In the basic configuration supports the functions of data collection, their storage and analysis, as well as enriching the information about the threats, victims, attackers. The number of adapters, which essentially perform the function of correlating various events, is small in the public version of OpenSOC. As is the case with most SIEM, the out-of-box correlation rules do not work very well, and therefore in OpenSOC you need to write them yourself for each system user. In the NTT group of companies, for example, the open source engine
Esper is used as a tool for creating triggers and correlation rules.
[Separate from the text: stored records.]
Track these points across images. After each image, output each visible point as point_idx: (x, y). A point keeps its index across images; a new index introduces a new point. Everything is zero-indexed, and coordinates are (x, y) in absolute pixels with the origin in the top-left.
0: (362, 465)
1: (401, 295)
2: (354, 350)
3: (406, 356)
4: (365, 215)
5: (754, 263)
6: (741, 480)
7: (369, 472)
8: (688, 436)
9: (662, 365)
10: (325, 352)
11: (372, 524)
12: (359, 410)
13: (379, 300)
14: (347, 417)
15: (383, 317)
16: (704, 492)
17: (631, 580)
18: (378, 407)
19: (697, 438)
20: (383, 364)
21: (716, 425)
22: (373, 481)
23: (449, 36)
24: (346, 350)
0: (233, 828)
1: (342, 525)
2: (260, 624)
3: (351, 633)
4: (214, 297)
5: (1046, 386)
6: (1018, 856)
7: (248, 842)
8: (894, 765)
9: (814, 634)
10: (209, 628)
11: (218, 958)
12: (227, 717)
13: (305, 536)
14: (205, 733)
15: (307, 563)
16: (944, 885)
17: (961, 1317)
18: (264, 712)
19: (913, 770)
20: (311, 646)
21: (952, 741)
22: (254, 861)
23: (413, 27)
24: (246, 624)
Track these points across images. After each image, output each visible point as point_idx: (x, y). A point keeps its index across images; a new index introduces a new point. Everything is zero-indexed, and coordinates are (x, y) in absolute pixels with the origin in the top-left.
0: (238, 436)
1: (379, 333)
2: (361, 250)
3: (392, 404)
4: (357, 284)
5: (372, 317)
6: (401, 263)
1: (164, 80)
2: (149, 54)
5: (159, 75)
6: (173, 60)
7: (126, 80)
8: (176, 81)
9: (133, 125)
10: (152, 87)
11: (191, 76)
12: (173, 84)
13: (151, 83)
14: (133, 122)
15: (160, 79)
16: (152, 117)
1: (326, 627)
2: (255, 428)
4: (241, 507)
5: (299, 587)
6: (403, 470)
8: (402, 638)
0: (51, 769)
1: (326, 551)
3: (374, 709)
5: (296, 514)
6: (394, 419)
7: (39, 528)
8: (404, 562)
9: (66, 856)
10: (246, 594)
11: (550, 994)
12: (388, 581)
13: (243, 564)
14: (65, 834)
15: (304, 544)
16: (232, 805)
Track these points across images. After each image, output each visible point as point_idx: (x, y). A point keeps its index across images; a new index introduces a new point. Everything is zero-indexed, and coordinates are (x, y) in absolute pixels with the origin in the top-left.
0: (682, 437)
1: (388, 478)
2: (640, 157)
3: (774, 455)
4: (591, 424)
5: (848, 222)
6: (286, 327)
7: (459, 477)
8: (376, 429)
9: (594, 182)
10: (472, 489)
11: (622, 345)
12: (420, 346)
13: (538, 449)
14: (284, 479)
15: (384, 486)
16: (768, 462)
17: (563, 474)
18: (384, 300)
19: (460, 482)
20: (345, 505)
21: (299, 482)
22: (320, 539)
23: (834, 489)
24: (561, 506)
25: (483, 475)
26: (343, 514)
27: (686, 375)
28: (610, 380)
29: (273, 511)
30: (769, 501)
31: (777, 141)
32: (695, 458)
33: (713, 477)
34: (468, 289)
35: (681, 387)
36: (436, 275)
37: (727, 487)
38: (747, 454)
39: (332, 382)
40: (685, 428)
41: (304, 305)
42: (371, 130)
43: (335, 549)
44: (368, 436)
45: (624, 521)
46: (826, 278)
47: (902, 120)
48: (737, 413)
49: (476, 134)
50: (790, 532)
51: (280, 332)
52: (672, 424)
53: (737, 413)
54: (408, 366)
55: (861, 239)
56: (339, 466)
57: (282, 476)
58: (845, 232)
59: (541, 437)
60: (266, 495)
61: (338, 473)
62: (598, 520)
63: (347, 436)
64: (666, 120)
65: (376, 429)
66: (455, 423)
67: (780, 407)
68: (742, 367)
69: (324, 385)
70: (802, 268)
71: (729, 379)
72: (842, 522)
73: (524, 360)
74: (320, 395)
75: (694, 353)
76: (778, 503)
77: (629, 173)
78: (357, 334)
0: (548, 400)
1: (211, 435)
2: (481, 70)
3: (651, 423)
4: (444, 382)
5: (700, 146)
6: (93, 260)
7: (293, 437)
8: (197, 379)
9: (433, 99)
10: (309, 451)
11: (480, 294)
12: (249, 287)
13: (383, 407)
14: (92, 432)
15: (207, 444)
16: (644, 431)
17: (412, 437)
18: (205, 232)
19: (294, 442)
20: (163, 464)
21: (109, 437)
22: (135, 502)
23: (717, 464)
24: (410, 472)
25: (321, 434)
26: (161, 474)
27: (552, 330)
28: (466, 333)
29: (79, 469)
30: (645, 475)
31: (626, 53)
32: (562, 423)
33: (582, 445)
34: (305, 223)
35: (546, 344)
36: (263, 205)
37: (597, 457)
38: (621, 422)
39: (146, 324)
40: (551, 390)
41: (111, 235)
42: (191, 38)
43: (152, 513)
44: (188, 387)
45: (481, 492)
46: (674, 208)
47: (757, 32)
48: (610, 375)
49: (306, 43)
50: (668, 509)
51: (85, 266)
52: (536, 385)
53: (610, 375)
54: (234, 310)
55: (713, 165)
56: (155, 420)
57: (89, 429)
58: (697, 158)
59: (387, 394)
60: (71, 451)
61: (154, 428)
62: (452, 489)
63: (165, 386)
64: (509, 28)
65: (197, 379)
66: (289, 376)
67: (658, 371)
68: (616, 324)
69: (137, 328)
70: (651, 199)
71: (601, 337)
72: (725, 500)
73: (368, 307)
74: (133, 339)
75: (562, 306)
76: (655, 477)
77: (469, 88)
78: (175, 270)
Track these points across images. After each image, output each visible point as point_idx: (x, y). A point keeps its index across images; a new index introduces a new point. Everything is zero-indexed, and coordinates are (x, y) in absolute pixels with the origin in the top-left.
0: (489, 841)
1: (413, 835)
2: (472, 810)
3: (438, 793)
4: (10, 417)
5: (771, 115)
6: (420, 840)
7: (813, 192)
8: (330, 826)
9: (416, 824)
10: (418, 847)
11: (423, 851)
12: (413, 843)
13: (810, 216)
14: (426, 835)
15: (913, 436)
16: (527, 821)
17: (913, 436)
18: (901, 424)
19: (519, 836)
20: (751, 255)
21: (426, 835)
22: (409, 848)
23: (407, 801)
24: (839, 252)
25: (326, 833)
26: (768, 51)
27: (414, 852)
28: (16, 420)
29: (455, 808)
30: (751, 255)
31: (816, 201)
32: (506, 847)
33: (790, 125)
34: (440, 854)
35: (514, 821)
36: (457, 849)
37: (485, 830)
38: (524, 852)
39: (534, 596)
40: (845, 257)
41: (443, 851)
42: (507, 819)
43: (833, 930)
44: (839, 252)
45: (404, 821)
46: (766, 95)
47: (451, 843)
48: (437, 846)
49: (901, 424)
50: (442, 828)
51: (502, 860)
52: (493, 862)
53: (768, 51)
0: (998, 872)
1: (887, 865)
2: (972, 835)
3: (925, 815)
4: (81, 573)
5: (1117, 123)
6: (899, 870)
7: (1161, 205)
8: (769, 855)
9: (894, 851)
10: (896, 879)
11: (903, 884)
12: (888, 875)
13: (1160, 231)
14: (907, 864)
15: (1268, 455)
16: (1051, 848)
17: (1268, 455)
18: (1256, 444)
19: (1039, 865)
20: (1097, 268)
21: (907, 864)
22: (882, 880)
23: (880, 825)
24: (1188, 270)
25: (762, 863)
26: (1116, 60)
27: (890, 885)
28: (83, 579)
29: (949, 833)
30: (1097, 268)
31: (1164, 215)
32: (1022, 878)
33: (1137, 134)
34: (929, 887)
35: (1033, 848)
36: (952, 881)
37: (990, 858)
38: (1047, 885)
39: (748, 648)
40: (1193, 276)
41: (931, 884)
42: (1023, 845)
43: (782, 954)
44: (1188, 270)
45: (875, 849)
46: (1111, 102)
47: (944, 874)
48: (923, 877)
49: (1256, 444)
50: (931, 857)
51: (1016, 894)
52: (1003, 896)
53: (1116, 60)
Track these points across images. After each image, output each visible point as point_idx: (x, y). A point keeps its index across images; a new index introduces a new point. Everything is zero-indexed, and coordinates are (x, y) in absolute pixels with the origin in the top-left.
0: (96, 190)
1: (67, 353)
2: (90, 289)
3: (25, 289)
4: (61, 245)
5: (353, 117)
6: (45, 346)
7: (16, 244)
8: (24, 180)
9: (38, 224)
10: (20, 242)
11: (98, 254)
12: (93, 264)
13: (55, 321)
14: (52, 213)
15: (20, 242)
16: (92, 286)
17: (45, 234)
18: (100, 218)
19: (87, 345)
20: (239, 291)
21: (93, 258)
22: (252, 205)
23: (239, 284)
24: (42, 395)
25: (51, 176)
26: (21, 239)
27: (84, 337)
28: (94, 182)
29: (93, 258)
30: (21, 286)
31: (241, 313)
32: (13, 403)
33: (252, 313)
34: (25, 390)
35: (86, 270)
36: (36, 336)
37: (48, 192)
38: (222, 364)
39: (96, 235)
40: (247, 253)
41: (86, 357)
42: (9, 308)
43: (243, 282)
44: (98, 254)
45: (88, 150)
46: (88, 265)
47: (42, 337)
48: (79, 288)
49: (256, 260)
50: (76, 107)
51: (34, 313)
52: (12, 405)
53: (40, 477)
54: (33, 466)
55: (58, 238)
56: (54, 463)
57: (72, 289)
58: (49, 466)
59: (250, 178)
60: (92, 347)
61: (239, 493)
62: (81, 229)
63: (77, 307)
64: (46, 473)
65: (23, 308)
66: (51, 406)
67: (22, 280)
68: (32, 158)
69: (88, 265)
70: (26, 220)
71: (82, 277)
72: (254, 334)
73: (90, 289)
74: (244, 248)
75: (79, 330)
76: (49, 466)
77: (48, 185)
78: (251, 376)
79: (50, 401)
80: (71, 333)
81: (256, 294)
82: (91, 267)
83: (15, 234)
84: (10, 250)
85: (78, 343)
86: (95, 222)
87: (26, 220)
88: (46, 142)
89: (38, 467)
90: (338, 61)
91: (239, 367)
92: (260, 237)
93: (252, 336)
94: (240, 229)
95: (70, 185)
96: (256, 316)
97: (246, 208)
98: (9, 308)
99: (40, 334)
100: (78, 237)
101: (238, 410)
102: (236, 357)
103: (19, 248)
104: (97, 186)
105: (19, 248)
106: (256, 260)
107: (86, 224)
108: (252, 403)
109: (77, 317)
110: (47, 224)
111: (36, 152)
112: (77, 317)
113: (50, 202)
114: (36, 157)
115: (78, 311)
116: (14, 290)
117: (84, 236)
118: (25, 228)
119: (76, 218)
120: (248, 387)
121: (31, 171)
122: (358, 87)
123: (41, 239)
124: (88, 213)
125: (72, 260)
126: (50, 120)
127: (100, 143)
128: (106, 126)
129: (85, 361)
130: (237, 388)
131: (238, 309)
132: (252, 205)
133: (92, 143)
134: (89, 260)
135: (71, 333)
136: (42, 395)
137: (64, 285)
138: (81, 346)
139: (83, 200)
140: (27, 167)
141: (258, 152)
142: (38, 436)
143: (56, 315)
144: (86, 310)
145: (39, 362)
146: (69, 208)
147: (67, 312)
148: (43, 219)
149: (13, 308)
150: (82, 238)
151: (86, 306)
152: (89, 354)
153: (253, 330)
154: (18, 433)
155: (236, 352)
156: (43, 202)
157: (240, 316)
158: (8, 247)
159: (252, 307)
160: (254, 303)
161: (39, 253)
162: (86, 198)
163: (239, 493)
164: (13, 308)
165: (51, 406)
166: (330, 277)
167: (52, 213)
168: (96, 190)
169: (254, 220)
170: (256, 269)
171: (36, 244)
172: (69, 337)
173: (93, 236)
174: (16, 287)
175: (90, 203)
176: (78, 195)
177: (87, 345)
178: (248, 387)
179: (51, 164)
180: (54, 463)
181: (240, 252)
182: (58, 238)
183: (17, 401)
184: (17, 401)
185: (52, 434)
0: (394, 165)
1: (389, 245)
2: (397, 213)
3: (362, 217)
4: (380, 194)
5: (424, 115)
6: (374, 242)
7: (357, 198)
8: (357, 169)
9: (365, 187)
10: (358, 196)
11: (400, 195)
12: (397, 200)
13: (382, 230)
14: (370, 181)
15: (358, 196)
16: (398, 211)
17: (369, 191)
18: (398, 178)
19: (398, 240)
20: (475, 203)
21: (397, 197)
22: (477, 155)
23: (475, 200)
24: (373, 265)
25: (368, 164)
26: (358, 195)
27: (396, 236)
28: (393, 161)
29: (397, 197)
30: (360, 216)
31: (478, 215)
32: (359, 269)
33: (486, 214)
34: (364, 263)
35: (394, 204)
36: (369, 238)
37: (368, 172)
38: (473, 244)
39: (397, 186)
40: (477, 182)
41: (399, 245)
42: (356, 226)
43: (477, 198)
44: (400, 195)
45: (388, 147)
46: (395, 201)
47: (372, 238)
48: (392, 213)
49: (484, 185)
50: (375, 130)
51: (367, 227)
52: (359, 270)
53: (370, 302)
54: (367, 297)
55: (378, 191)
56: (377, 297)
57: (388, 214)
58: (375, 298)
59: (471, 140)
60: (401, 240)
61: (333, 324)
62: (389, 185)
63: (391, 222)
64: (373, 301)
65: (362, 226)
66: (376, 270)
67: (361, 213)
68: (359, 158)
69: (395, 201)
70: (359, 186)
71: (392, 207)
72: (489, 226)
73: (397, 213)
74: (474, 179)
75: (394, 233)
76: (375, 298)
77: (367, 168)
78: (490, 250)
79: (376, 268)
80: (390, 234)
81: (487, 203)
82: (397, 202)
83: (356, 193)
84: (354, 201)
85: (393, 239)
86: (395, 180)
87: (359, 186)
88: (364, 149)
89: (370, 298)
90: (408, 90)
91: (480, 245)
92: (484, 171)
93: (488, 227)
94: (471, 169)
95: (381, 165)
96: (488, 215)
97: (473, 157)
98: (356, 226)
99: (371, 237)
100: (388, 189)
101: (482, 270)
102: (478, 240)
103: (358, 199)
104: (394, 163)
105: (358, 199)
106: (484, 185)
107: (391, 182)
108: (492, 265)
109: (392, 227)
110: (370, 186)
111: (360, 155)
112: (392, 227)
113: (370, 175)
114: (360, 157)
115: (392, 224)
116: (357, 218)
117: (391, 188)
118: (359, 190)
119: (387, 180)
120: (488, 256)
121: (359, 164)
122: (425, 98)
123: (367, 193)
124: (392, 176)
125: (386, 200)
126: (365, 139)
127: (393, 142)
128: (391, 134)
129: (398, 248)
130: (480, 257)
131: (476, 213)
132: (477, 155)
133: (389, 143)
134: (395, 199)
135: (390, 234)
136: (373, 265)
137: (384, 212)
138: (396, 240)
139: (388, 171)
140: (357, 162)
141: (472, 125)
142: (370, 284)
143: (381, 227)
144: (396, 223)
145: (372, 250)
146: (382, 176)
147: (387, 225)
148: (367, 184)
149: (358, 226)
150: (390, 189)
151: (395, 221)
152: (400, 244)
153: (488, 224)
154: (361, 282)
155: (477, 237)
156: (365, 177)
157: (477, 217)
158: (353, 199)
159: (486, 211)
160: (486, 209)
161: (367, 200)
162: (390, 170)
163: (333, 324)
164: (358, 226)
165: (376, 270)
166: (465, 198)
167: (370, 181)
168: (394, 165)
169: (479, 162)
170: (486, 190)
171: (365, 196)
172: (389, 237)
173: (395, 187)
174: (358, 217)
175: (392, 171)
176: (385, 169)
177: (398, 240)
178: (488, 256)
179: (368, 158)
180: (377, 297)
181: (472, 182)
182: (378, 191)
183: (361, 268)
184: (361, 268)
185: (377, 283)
After the success of OpenSOC within the company, it was decided to develop it as the basis for our outsourcing services.
Cisco Active Threat Analytics (ATA) is essentially a distributed Security Operations Center (SOC), which takes over the functions of monitoring and managing the information security of our customers. Developing OpenSOC both within the company and within the Cisco ATA, we are faced with the fact that the Apache 2.0 license does not always allow us to implement everything we wanted. Yes, and only open source components, we could not be limited to solving all the problems we have.

It was decided to divide the development of OpenSOC into two directions. The first remained in Cisco, for the needs of our information service and ATA. But the second direction was very interesting. OpenSOC entered the Apache incubator, becoming a full-fledged project developed by the open source community. OpenSOC changed the name, becoming
Apache Metron . In April 2016, the first version of Apache Metron 0.1 was released. At the same time, the ideology remains unchanged and it will be easy for OpenSOC users to switch to Apache Metron.

Cisco OpenSOC has been developed in a different direction. On its basis, MapR has created its
Security Log Analytics solution, which is used by NTT, Zion Bank, and other customers mentioned above. But, as in the case of Apache Metron, the ideology of OpenSOC remains unchanged - the analysis of big data for cybersecurity purposes and the ability to work not only with structured, but also with unstructured data. This allows you to significantly expand the functions of monitoring threats in the company and "see" much more than before, using more information sources. For example, in Cisco over the past few years, there has been a shift from the usual static rules and signatures towards behavioral analysis, anomalies, and threat intelligence. All this would have been impossible without Cisco OpenSOC.